== WORK ORDER 1 ==
Revise the playtest report by giving the stretch from "-Todd, the tech" through "dirty on a job." again, with "tech guy" changed to "hacker".
== WORK ORDER 2 ==
Does the playtest report support each statement: (a) the group played through all four rounds of the heist, (b) the other players each state a rumor about a character, and (c) the prototype supercar seats two people? Answer each with yes or no and quote the deciding words of the report.

== EXTRACT ==
News:

Forum changes: Editing of posts has been turned off until further notice.

Main Menu

[House of Cards] First Playtest of My Heist Game

Started by Eric J. Boyd, December 07, 2008, 03:06:54 AM

Previous topic - Next topic

Eric J. Boyd

This last week I got to do the first playtest for House of Cards, a pick-up and play heist game intended for single session play. You can take a look at the draft we were using here.

We decided to follow the procedures as written, so I ended up playing a character rather than acting as GM. This turned out great since I got to observe play dynamics without being forced to split my focus taking on GM tasks.

Character creation is quick and spare, but I am hoping to create a sense of character investment in play. The player gives his character two traits, physical or behavioral. Then each other player states a rumor about the character within criminal circles. Providing additional guidance on creating these rumors needs to go in the next draft. Our characters were –

-Jimmy Finn, the leader – extremely fat and generous to a fault. He's rumored to actually be greedy and ruthless, frequently the sole survivor of a job, and to have a beloved brother who has pissed off the Russian mob.
-Todd, the tech guy – stunningly handsome and a terrible liar. He's rumored to be gay, to have a flush Swiss bank account, and to refuse to get his hands dirty on a job.
-Angus Throckmorton, Jr., the face man – a gum chewing womanizer. He's rumored to have a beautiful wife that's cuckolding him, to be deeply in debt, and to be too gutless to use deadly force on a job.
-Martin Steel, the wheelman/muscle of the team – a dwarf who is also a hypochondriac. He's rumored to be connected to the Russian mob, to be a former circus performer, and hypersensitive to having his work criticized.

The keys to the heist are the item, where it's at, and who owns it. These were decided cooperatively, and then each player got to add a detail to each. We had the following:

-A prototype supercar – of German/Swiss manufacture, with an AI module that will need schmoozing to permit its theft, an unstable power source, and room to seat only one.
-The car is at a European car show being held in Budapest on a riverboat casino on the Danube. The Hungarian Secret Police are providing extra security and a sophisticated security camera system protects the whole boat.
-The owner of the car is Throckmorton Heavy Industries, the company owned by Angus' father. The car's success is essential for the company to survive since it has shifted to an environmentally friendly business plan with illicit monetary support from the Russian mob.

The character sketches and situation creation went smoothly, but the GM didn't seem to have much to do since the players were creating all the content. I'd like to find a way to strengthen the GM's role during this prep phase.

Play is divided into four rounds representing the different stages of the heist: casing the joint, making preparations, getting in, and getting out. We were able to play through the first two phases during the playtest since we had multiple stops to discuss issues and propose solutions.

We set off to case the joint, with successful scenes each introducing a new player-authored detail to the situation. Jimmy led off by going on board the boat to attend the show. He evaded the attempts of security to keep track of everyone visiting the event, introducing several other NPC team members along the way, including his brother incognito as one of the casino's security staff. Jimmy discovered that the boat's bilge pumps open up every 2 hours and are big enough for a person to fit through. What he missed was that the pumps contain motion sensors.

Angus also was on the ship and managed to seduce one of the female supervisors, also swiping a key to the employee's only portions of the boat.

== DATA ==

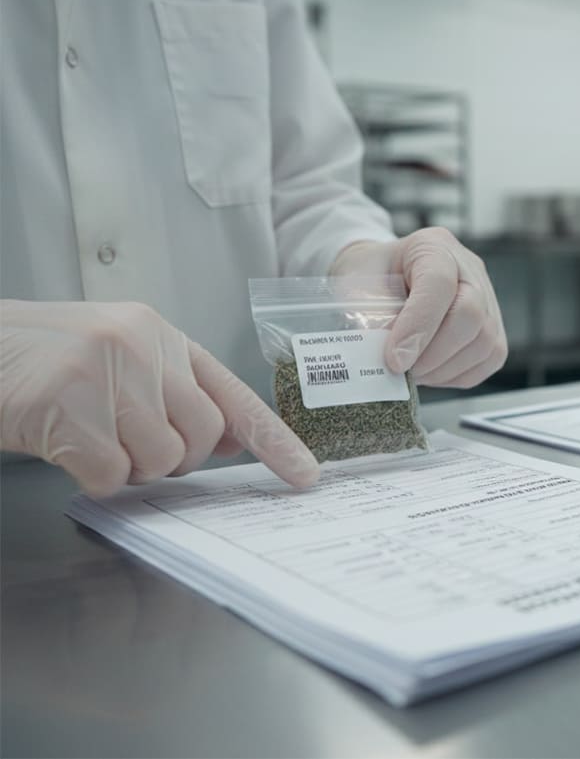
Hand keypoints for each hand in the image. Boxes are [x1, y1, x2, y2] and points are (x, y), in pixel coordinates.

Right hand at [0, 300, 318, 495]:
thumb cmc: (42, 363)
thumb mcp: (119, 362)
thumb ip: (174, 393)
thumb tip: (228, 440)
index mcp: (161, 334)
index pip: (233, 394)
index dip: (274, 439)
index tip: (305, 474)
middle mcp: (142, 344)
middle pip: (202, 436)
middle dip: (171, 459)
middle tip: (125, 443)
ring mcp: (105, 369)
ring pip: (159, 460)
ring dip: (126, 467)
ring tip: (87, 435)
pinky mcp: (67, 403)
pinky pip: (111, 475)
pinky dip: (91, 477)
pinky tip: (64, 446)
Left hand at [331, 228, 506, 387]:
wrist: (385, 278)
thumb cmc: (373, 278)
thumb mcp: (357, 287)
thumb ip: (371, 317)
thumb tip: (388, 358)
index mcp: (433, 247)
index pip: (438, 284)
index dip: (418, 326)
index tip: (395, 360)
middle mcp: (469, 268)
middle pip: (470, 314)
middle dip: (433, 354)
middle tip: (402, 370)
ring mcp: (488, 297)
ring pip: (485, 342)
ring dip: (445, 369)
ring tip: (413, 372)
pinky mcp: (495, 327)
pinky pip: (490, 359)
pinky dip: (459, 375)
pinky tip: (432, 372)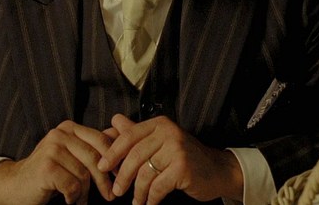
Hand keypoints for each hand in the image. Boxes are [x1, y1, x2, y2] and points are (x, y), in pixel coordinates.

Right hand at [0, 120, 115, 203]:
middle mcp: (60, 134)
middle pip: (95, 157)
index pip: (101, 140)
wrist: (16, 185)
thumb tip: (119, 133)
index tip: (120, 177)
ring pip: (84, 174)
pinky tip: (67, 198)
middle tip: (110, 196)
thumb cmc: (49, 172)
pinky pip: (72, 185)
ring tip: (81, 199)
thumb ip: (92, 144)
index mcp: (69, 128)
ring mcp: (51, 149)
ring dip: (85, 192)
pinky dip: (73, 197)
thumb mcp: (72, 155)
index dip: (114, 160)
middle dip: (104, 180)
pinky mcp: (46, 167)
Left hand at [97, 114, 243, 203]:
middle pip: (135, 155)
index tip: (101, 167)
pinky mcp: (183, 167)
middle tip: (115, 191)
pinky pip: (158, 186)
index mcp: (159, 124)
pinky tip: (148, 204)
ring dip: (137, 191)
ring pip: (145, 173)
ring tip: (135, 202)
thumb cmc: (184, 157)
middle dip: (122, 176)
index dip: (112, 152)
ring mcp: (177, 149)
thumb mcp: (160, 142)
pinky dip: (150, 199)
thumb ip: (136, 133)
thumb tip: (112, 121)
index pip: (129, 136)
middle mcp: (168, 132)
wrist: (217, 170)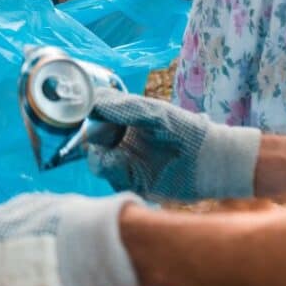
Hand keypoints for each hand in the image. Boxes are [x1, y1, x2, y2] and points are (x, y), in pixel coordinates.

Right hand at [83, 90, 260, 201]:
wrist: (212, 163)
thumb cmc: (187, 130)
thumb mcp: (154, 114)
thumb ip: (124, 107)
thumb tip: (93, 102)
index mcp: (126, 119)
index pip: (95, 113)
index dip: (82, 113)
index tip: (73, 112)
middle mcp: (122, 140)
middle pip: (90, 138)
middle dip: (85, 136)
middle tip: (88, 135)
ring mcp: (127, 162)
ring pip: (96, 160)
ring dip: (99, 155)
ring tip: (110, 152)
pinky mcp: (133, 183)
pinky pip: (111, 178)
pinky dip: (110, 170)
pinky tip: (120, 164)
...
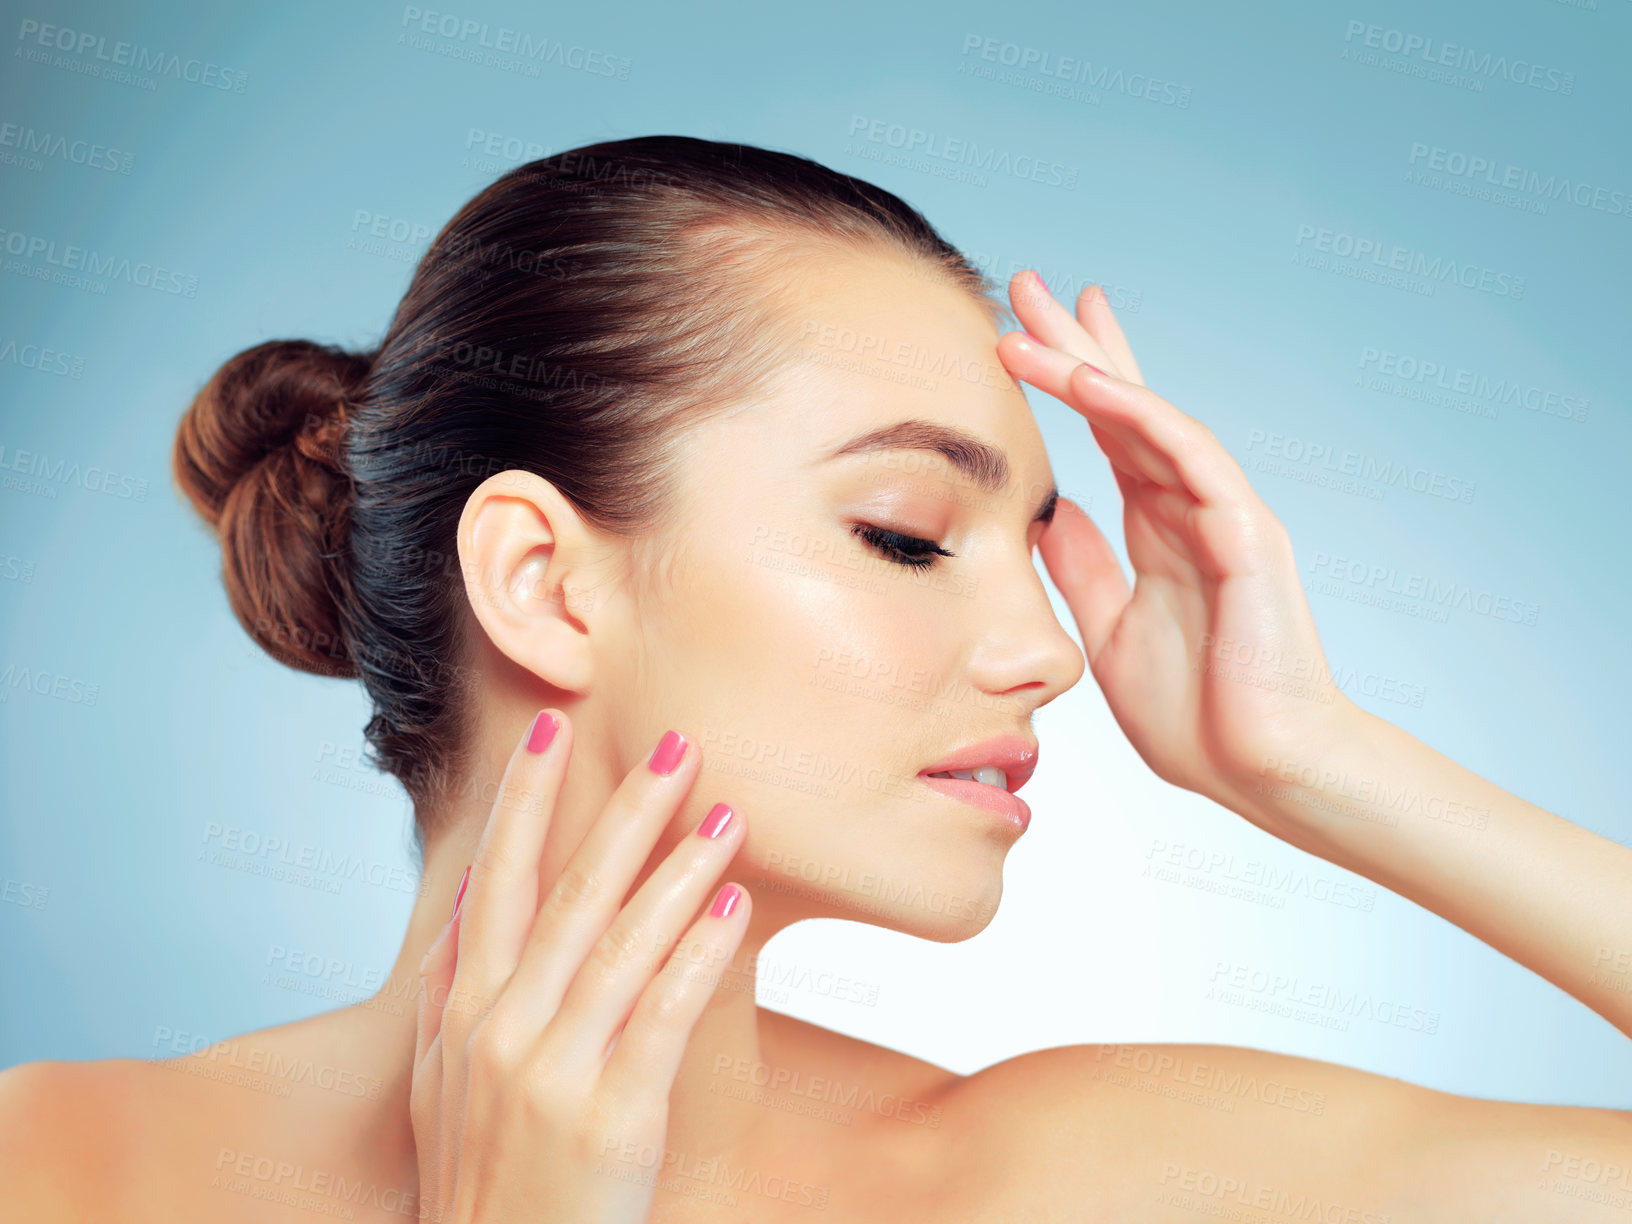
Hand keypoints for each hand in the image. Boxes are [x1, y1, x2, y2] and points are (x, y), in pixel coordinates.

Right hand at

== YOUR RESPONSE 1 ==
-Todd, the hacker – stunningly handsome and a terrible liar. He's rumored to be gay, to have a flush Swiss bank account, and to refuse to get his hands dirty on a job.

== YOUR RESPONSE 2 ==
(a) No: "We were able to play through the first two phases during the playtest"
(b) Yes: "Then each other player states a rumor about the character within criminal circles."
(c) No: "room to seat only one"